-- START --

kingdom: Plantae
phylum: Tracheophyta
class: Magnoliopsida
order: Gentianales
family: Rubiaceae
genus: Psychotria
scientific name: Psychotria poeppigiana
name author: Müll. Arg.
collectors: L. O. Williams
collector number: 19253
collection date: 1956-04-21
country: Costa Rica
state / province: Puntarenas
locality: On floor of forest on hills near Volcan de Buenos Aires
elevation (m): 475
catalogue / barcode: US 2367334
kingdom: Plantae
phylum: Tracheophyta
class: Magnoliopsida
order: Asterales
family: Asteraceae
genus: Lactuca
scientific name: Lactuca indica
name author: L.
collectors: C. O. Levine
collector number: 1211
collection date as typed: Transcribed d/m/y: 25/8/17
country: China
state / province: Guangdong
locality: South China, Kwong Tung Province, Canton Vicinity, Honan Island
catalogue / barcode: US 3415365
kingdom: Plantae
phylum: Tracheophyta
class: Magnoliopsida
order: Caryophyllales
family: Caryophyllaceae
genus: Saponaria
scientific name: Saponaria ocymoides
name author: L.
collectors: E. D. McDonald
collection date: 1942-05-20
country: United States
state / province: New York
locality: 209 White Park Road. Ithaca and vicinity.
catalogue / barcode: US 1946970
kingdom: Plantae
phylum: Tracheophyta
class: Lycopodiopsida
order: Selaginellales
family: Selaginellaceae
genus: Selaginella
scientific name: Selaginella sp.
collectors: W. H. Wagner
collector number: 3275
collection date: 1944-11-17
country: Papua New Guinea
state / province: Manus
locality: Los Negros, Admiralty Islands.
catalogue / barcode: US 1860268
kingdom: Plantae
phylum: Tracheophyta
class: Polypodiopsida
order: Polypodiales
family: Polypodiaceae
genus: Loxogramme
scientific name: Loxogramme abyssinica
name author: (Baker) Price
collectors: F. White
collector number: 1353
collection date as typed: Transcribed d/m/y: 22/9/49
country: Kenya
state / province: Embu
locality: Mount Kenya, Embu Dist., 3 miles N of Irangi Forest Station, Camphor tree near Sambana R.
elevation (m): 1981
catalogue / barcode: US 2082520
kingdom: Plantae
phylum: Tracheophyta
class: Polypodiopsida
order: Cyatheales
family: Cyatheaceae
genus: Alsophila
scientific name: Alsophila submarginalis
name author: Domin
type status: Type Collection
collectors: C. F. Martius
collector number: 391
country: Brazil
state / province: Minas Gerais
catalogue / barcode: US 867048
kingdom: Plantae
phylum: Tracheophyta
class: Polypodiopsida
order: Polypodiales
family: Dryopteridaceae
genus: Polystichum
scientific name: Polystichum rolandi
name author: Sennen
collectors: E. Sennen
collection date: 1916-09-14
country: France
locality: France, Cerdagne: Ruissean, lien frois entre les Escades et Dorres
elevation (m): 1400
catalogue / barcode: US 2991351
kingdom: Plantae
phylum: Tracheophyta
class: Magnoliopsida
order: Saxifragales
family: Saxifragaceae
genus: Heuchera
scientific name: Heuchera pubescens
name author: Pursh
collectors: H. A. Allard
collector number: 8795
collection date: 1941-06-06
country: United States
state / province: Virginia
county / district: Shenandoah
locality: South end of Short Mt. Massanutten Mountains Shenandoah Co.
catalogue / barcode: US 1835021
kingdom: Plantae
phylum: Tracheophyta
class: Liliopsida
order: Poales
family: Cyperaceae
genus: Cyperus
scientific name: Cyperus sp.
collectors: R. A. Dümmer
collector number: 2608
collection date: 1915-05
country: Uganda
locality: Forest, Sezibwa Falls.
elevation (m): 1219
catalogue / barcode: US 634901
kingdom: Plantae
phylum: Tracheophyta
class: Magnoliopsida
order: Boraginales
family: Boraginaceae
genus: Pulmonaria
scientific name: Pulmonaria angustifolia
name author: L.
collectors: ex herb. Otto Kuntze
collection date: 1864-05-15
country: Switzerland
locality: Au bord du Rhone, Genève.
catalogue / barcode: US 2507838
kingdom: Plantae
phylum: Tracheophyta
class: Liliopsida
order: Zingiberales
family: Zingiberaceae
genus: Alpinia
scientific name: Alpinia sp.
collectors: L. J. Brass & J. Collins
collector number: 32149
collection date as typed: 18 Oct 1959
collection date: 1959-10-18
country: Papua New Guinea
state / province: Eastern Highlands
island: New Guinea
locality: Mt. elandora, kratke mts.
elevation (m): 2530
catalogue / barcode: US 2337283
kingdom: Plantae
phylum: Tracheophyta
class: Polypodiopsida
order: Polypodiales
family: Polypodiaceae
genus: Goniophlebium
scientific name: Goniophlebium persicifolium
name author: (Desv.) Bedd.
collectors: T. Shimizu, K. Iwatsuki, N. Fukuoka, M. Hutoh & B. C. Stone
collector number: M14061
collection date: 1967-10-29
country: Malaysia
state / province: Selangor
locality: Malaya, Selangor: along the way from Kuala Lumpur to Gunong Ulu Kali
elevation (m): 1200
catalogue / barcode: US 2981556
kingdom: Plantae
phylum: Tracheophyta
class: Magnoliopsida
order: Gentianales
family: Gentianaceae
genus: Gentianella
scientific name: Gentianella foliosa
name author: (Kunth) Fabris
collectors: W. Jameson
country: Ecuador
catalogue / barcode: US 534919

-- END --

Work instructions. Put every line from all the rows above into a numbered list, leaving out any blank lines.

Result for this exercise.
1. kingdom: Plantae
2. phylum: Tracheophyta
3. class: Magnoliopsida
4. order: Gentianales
5. family: Rubiaceae
6. genus: Psychotria
7. scientific name: Psychotria poeppigiana
8. name author: Müll. Arg.
9. collectors: L. O. Williams
10. collector number: 19253
11. collection date: 1956-04-21
12. country: Costa Rica
13. state / province: Puntarenas
14. locality: On floor of forest on hills near Volcan de Buenos Aires
15. elevation (m): 475
16. catalogue / barcode: US 2367334
17. kingdom: Plantae
18. phylum: Tracheophyta
19. class: Magnoliopsida
20. order: Asterales
21. family: Asteraceae
22. genus: Lactuca
23. scientific name: Lactuca indica
24. name author: L.
25. collectors: C. O. Levine
26. collector number: 1211
27. collection date as typed: Transcribed d/m/y: 25/8/17
28. country: China
29. state / province: Guangdong
30. locality: South China, Kwong Tung Province, Canton Vicinity, Honan Island
31. catalogue / barcode: US 3415365
32. kingdom: Plantae
33. phylum: Tracheophyta
34. class: Magnoliopsida
35. order: Caryophyllales
36. family: Caryophyllaceae
37. genus: Saponaria
38. scientific name: Saponaria ocymoides
39. name author: L.
40. collectors: E. D. McDonald
41. collection date: 1942-05-20
42. country: United States
43. state / province: New York
44. locality: 209 White Park Road. Ithaca and vicinity.
45. catalogue / barcode: US 1946970
46. kingdom: Plantae
47. phylum: Tracheophyta
48. class: Lycopodiopsida
49. order: Selaginellales
50. family: Selaginellaceae
51. genus: Selaginella
52. scientific name: Selaginella sp.
53. collectors: W. H. Wagner
54. collector number: 3275
55. collection date: 1944-11-17
56. country: Papua New Guinea
57. state / province: Manus
58. locality: Los Negros, Admiralty Islands.
59. catalogue / barcode: US 1860268
60. kingdom: Plantae
61. phylum: Tracheophyta
62. class: Polypodiopsida
63. order: Polypodiales
64. family: Polypodiaceae
65. genus: Loxogramme
66. scientific name: Loxogramme abyssinica
67. name author: (Baker) Price
68. collectors: F. White
69. collector number: 1353
70. collection date as typed: Transcribed d/m/y: 22/9/49
71. country: Kenya
72. state / province: Embu
73. locality: Mount Kenya, Embu Dist., 3 miles N of Irangi Forest Station, Camphor tree near Sambana R.
74. elevation (m): 1981
75. catalogue / barcode: US 2082520
76. kingdom: Plantae
77. phylum: Tracheophyta
78. class: Polypodiopsida
79. order: Cyatheales
80. family: Cyatheaceae
81. genus: Alsophila
82. scientific name: Alsophila submarginalis
83. name author: Domin
84. type status: Type Collection
85. collectors: C. F. Martius
86. collector number: 391
87. country: Brazil
88. state / province: Minas Gerais
89. catalogue / barcode: US 867048
90. kingdom: Plantae
91. phylum: Tracheophyta
92. class: Polypodiopsida
93. order: Polypodiales
94. family: Dryopteridaceae
95. genus: Polystichum
96. scientific name: Polystichum rolandi
97. name author: Sennen
98. collectors: E. Sennen
99. collection date: 1916-09-14
100. country: France
101. locality: France, Cerdagne: Ruissean, lien frois entre les Escades et Dorres
102. elevation (m): 1400
103. catalogue / barcode: US 2991351
104. kingdom: Plantae
105. phylum: Tracheophyta
106. class: Magnoliopsida
107. order: Saxifragales
108. family: Saxifragaceae
109. genus: Heuchera
110. scientific name: Heuchera pubescens
111. name author: Pursh
112. collectors: H. A. Allard
113. collector number: 8795
114. collection date: 1941-06-06
115. country: United States
116. state / province: Virginia
117. county / district: Shenandoah
118. locality: South end of Short Mt. Massanutten Mountains Shenandoah Co.
119. catalogue / barcode: US 1835021
120. kingdom: Plantae
121. phylum: Tracheophyta
122. class: Liliopsida
123. order: Poales
124. family: Cyperaceae
125. genus: Cyperus
126. scientific name: Cyperus sp.
127. collectors: R. A. Dümmer
128. collector number: 2608
129. collection date: 1915-05
130. country: Uganda
131. locality: Forest, Sezibwa Falls.
132. elevation (m): 1219
133. catalogue / barcode: US 634901
134. kingdom: Plantae
135. phylum: Tracheophyta
136. class: Magnoliopsida
137. order: Boraginales
138. family: Boraginaceae
139. genus: Pulmonaria
140. scientific name: Pulmonaria angustifolia
141. name author: L.
142. collectors: ex herb. Otto Kuntze
143. collection date: 1864-05-15
144. country: Switzerland
145. locality: Au bord du Rhone, Genève.
146. catalogue / barcode: US 2507838
147. kingdom: Plantae
148. phylum: Tracheophyta
149. class: Liliopsida
150. order: Zingiberales
151. family: Zingiberaceae
152. genus: Alpinia
153. scientific name: Alpinia sp.
154. collectors: L. J. Brass & J. Collins
155. collector number: 32149
156. collection date as typed: 18 Oct 1959
157. collection date: 1959-10-18
158. country: Papua New Guinea
159. state / province: Eastern Highlands
160. island: New Guinea
161. locality: Mt. elandora, kratke mts.
162. elevation (m): 2530
163. catalogue / barcode: US 2337283
164. kingdom: Plantae
165. phylum: Tracheophyta
166. class: Polypodiopsida
167. order: Polypodiales
168. family: Polypodiaceae
169. genus: Goniophlebium
170. scientific name: Goniophlebium persicifolium
171. name author: (Desv.) Bedd.
172. collectors: T. Shimizu, K. Iwatsuki, N. Fukuoka, M. Hutoh & B. C. Stone
173. collector number: M14061
174. collection date: 1967-10-29
175. country: Malaysia
176. state / province: Selangor
177. locality: Malaya, Selangor: along the way from Kuala Lumpur to Gunong Ulu Kali
178. elevation (m): 1200
179. catalogue / barcode: US 2981556
180. kingdom: Plantae
181. phylum: Tracheophyta
182. class: Magnoliopsida
183. order: Gentianales
184. family: Gentianaceae
185. genus: Gentianella
186. scientific name: Gentianella foliosa
187. name author: (Kunth) Fabris
188. collectors: W. Jameson
189. country: Ecuador
190. catalogue / barcode: US 534919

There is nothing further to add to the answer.